Thanks to Bud Hunt for Tweeting about it. (How exactly, should we credit Tweet sources? It there an APA citation format for Twitter yet?)
He's a cultural anthropologist at Kansas State University and he created this video with his students. Or maybe I should say that his students created it with him, since it came out of a Google Doc worked on by all 200 of them. Like his previous video, The Machine is Us/ing Us, he shows some of the implications of Web 2.0.
At the Learning 2.0 conference in Shanghai, Will Richardson encouraged us to look at conversations outside of education to inform our practice and help us envision the needed changes. He made me realize how much of what I read has been written by classroom teachers, which is good, but limiting.
Being a cultural anthropologist, Michael Wesch brings a different perspective to the issue of 21st Century Literacy. For example, in "The Machine is US/ing Us", he starts out showing how digital text is different than printed text and then goes on to show the implications of that, how it has changed and is changing the world. By the end, he is pushing us to reconsider key definitions of copyright, and even family.

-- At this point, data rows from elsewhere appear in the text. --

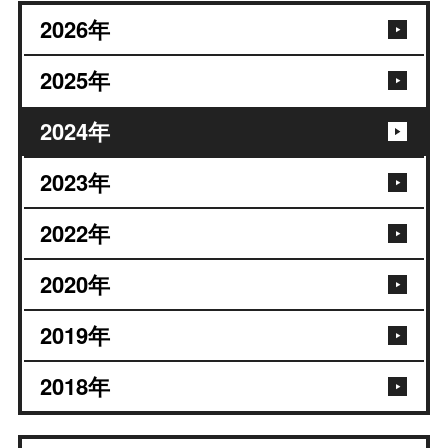
2026
年
2025
年
2024
年
2023
年
2022
年
2020
年
2019
年
2018
年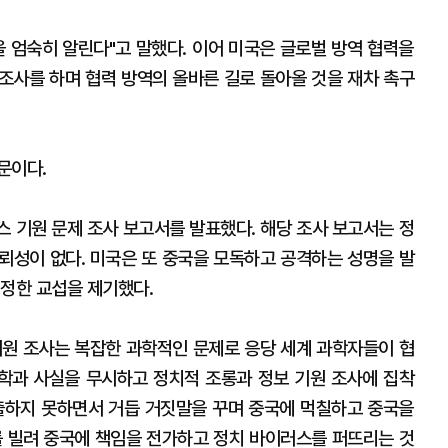
을 엄숙히 알린다"고 말했다. 이어 미국은 글로벌 방역 협력을
조사를 하며 협력 방역의 올바른 길로 돌아올 것을 재차 촉구
문이다.
스 기원 문제 조사 보고서를 발표했다. 해당 조사 보고서는 정
뢰성이 없다. 미국은 또 중국을 모독하고 공격하는 성명을 발
엄정한 교섭을 제기했다.
기원 조사는 복잡한 과학적인 문제로 응당 세계 과학자들이 협
학과 사실을 무시하고 정치적 조롱과 정보 기원 조사에 집착
출하지 못하면서 거듭 거짓말을 꾸며 중국에 먹칠하고 중국을
를 빌려 중국에 책임을 전가하고 정치 바이러스를 퍼뜨리는 것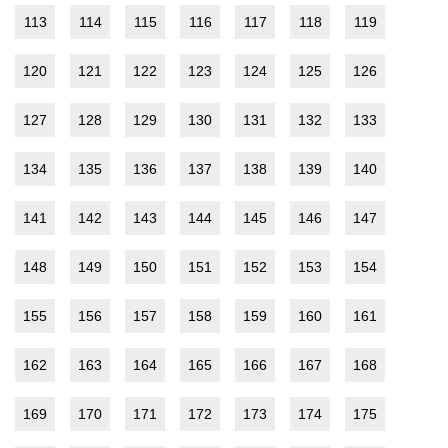
113
114
115
116
117
118
119
120
121
122
123
124
125
126
127
128
129
130
131
132
133
134
135
136
137
138
139
140
141
142
143
144
145
146
147
148
149
150
151
152
153
154
155
156
157
158
159
160
161
162
163
164
165
166
167
168
169
170
171
172
173
174
175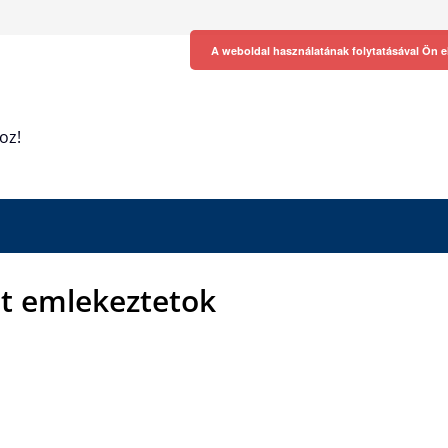
A weboldal használatának folytatásával Ön e
oz!
lt emlekeztetok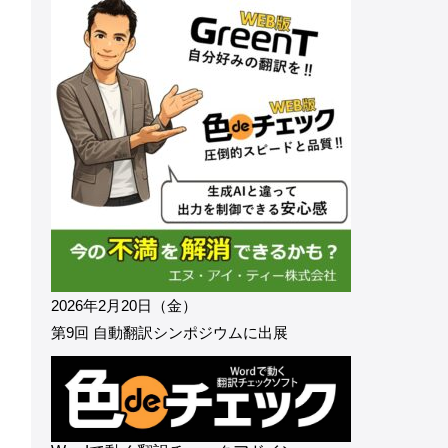
2026年2月20日（金）
第9回 自動翻訳シンポジウムに出展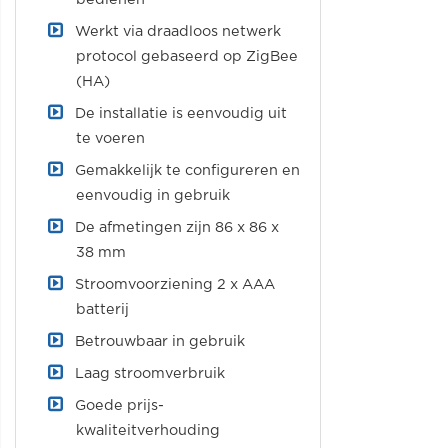
Werkt via draadloos netwerk
protocol gebaseerd op ZigBee
(HA)
De installatie is eenvoudig uit
te voeren
Gemakkelijk te configureren en
eenvoudig in gebruik
De afmetingen zijn 86 x 86 x
38 mm
Stroomvoorziening 2 x AAA
batterij
Betrouwbaar in gebruik
Laag stroomverbruik
Goede prijs-
kwaliteitverhouding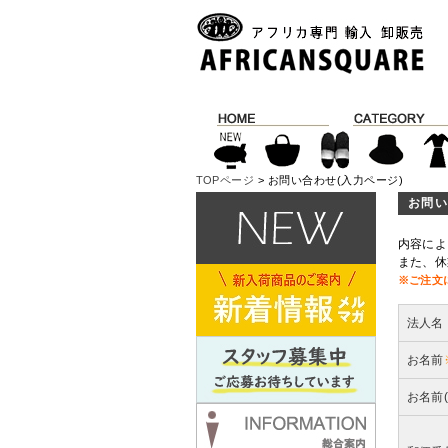
TOPページ
> お問い合わせ(入力ページ)
お問い
内容によ
また、休
※ご注文
法人名
お名前
お名前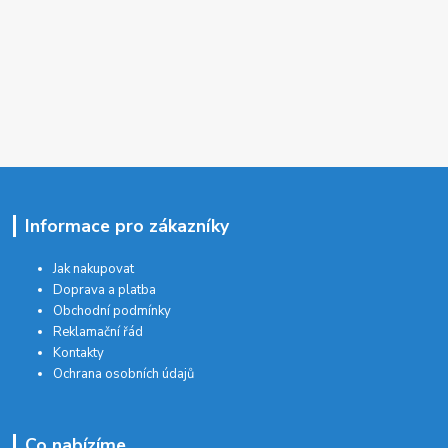
Informace pro zákazníky
Jak nakupovat
Doprava a platba
Obchodní podmínky
Reklamační řád
Kontakty
Ochrana osobních údajů
Co nabízíme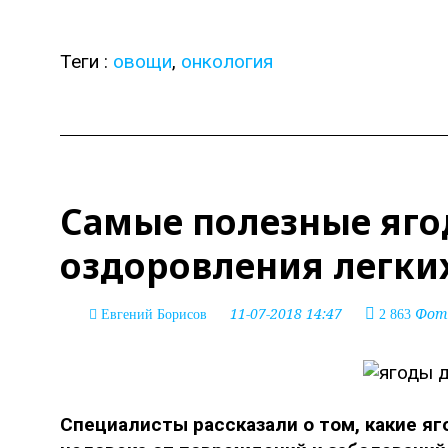
Теги :
овощи
,
онкология
Самые полезные яго
оздоровления легки
11-07-2018 14:47
Фото
Евгений Борисов
2 863
Специалисты рассказали о том, какие я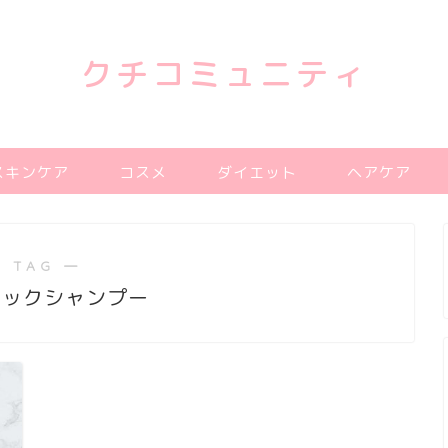
クチコミュニティ
スキンケア
コスメ
ダイエット
ヘアケア
 TAG ―
ニックシャンプー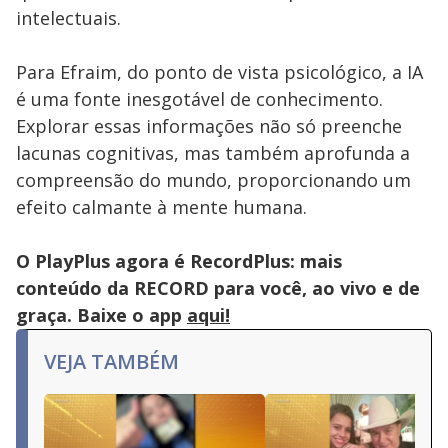
intelectuais.
Para Efraim, do ponto de vista psicológico, a IA
é uma fonte inesgotável de conhecimento.
Explorar essas informações não só preenche
lacunas cognitivas, mas também aprofunda a
compreensão do mundo, proporcionando um
efeito calmante à mente humana.
O PlayPlus agora é RecordPlus: mais
conteúdo da RECORD para você, ao vivo e de
graça. Baixe o app
aqui!
VEJA TAMBÉM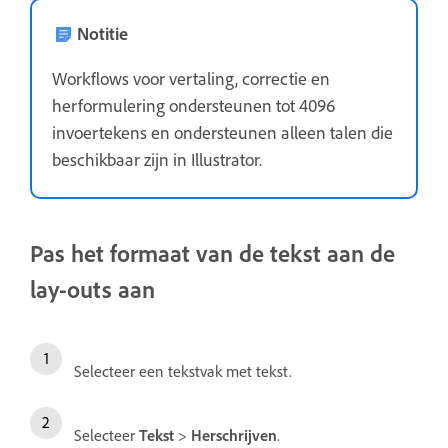
Notitie
Workflows voor vertaling, correctie en
herformulering ondersteunen tot 4096
invoertekens en ondersteunen alleen talen die
beschikbaar zijn in Illustrator.
Pas het formaat van de tekst aan de
lay-outs aan
Selecteer een tekstvak met tekst.
Selecteer
Tekst
>
Herschrijven
.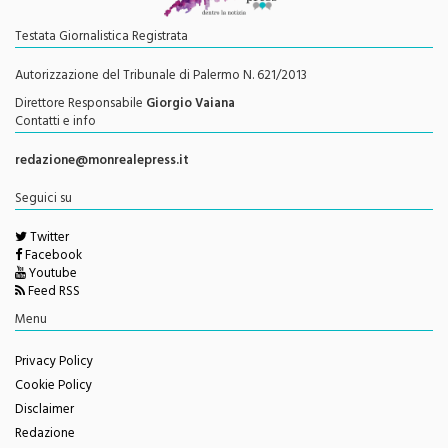
Testata Giornalistica Registrata
Autorizzazione del Tribunale di Palermo N. 621/2013
Direttore Responsabile
Giorgio Vaiana
Contatti e info
redazione@monrealepress.it
Seguici su
Twitter
Facebook
Youtube
Feed RSS
Menu
Privacy Policy
Cookie Policy
Disclaimer
Redazione
Change privacy settings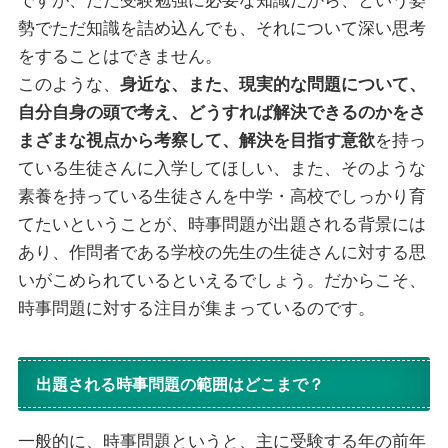
ですが、ただ受験勉強に必要な知識だから、という姿
勢でただ知識を詰め込んでも、それについて深い思考
をすることはできません。
このような、
身近な、また、現実的な問題について、
自分自身の頭で考え、どうすれば解決できるのかをさ
まざまな視点から考察して、解決を目指す意欲
を持っ
ている生徒さんに入学してほしい、また、そのような
素養を持っている生徒さんを中学・高校でしっかり育
てたいということが、時事問題が出題される背景には
あり、作問者である学校の先生の生徒さんに対する思
いがこめられているといえるでしょう。だからこそ、
時事問題に対する注目が集まっているのです。
出題される時事問題の範囲はどこまで？
一般的に、時事問題というと、主に受験する年の前年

This new video is yet another push that I need to start making changes. I do all this reading and thinking, but not much acting. I was much more constructive and progressive as a classroom teacher than I am as a technology coordinator. Part of that is due to the tremendous learning curve I went through last year working in a new school in a new country on a platform new to me. Part of it is working in such a large school. As a classroom teacher, I could still close my door and move ahead on my own, if need be. Now I am a coordinator trying to move 50+ teachers and more than 800 students forward.
Those are all valid excuses, but they are still excuses. As I get a better handle on this job, one of my obstacles now is empathizing too much with the classroom teachers. They are so stressed, always working so hard, that I am loathe to add more to their load. I too clearly remember the heavy feeling of not being able to add one more thing to my schedule without imploding.
When I was a classroom teacher, I turned to tech in part because it made my job easier, and also because I was finding it the most effective way to make the curriculum more engaging and meaningful. When I was a technology integration specialist in Malaysia, with some teachers I was able to share this vision, help them move along. I think most would did so would admit that it didn't exactly make their job easier, but it was such a powerful learning tool that it was worth the effort. [I find it interesting that the projects I created with them were much richer, more worthwhile than the projects I did as prep activities. All I can say is that I was new to the job and kept teaching the outcomes, even though the outcomes were too skills based.]
So, it looks like my challenge this year, is to keep pondering the messages of Michael Wesch, Karl Fisch's "Did You Know?", and Kim Cofino's definition of 21st Literacy Century, to make me passionate enough about all of this that I DO feel justified in adding on to the teacher's burdens. Hopefully I'll find a way to keep it from being a burden to them. Either way, that's my job. I'd better get to it!